The raw fibers have diameters between about 10 and 15µm for both the silk and the Manila hemp. The diameters are reduced to about 0.2 to 2.0µm in the beating process because the mixing is allows paper to blend with the silk fibers by filling in the gaps (between about 20 and 50µm) between the Manila hemp fibers. (See the photographs below.)
From the vibration absorption perspective, this structure is entirely ideal.
Due to the increase in surface area at the interface between the electrolytic paper fibers and the electrolytic solution used for driving the device, we also discovered an increase signal propagation speed (the ESR is reduced).
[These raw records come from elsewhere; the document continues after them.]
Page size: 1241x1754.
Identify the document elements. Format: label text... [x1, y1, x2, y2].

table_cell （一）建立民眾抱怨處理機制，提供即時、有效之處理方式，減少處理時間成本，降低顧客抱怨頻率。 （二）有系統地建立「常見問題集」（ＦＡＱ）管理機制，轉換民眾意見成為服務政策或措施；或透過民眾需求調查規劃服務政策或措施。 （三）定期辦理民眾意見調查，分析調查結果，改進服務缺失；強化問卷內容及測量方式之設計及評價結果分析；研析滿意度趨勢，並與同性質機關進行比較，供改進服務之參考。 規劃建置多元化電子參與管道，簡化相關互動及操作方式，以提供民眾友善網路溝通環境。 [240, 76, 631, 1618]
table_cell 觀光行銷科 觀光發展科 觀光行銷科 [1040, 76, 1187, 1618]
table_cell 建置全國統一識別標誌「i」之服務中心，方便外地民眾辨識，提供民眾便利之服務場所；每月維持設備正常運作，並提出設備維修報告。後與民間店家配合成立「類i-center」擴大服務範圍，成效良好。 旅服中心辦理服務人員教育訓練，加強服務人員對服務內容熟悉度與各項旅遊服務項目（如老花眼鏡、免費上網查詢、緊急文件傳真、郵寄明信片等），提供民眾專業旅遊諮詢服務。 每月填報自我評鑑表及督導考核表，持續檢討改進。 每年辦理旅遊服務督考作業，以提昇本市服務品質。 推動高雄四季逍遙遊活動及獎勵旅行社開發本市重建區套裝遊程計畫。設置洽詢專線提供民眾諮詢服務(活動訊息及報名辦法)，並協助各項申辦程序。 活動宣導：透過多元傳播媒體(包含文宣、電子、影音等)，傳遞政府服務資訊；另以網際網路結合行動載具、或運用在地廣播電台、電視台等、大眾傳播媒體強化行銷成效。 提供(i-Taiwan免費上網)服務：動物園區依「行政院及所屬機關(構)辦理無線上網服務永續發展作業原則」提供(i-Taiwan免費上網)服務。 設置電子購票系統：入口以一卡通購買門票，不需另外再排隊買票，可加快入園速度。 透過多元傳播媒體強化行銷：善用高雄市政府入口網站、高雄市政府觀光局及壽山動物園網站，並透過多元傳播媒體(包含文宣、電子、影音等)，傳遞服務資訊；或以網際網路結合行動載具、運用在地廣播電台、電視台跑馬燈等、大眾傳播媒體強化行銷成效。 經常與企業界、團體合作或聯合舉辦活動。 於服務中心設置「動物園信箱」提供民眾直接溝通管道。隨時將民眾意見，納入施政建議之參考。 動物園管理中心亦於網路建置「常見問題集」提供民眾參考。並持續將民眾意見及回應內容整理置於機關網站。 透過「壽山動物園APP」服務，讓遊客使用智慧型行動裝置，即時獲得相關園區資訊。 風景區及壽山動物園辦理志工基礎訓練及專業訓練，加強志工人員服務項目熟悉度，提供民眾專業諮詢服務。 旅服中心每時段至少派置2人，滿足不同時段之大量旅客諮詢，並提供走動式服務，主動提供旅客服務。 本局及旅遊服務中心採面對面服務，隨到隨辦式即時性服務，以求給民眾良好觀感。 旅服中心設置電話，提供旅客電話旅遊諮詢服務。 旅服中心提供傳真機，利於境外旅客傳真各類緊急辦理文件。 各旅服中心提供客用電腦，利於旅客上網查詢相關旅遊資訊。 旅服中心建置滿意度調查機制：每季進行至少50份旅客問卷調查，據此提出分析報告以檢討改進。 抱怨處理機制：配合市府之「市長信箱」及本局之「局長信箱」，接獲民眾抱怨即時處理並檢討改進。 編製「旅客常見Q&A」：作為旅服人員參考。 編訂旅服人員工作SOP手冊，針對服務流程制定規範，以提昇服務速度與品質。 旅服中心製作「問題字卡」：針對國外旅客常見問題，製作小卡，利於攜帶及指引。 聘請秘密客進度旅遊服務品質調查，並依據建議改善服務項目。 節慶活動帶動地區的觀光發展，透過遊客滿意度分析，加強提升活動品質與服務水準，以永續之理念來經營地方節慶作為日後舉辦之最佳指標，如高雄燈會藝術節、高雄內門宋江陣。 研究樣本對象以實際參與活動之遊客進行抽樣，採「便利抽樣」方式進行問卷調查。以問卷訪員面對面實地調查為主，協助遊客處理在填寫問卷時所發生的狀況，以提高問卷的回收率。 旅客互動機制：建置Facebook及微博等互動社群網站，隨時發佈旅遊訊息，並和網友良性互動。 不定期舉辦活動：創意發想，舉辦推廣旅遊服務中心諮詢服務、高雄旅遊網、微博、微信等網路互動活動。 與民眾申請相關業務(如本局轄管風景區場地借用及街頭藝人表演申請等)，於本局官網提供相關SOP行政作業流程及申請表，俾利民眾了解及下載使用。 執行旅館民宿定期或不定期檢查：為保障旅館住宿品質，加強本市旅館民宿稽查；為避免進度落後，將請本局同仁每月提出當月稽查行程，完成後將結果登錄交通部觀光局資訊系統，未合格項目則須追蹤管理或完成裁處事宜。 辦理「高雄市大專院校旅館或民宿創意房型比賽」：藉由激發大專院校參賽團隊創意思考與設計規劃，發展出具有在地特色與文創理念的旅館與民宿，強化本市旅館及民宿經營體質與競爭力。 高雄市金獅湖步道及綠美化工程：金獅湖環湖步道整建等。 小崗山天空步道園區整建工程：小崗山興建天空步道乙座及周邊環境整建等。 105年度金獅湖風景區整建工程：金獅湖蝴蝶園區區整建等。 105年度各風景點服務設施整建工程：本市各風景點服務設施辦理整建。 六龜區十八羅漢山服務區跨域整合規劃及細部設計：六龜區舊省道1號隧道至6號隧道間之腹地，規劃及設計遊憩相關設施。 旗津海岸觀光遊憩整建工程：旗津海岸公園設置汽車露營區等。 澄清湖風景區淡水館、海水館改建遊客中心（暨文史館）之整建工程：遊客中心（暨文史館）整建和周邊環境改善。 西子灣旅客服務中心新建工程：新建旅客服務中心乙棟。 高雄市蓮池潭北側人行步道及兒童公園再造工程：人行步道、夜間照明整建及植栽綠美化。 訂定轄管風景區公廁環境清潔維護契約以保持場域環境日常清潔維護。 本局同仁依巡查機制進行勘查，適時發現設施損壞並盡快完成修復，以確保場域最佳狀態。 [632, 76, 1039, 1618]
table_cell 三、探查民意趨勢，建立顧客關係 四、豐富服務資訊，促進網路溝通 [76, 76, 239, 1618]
For example, the ESR at 1kHz in the GBL electrolytic fluid for a given thickness and density ended up approximately 20% less than for the separator paper made from Manila hemp alone.
Except for the electrolytic paper, we used the exact same materials and conditions to produce a 63V 15000µF block-type capacitor and a 50V 1000µF radial lead-type small-footprint capacitor. When these were subjected to aural evaluations, the high range peak and midrange roughness were reduced substantially. Also, the low range richness and power were increased in the obtained high-quality sound.
In the "SILMIC" series, we also use anode growth foil with more unetched parts and a 55µm low multiplier high-purity cathode foil in order to improve the signal propagation. Through a synergistic effect with the characteristics of the silk, we have made it possible to produce a powerful, yet-mellow, sound that was not possible in the past by using aluminum electrolytic capacitors.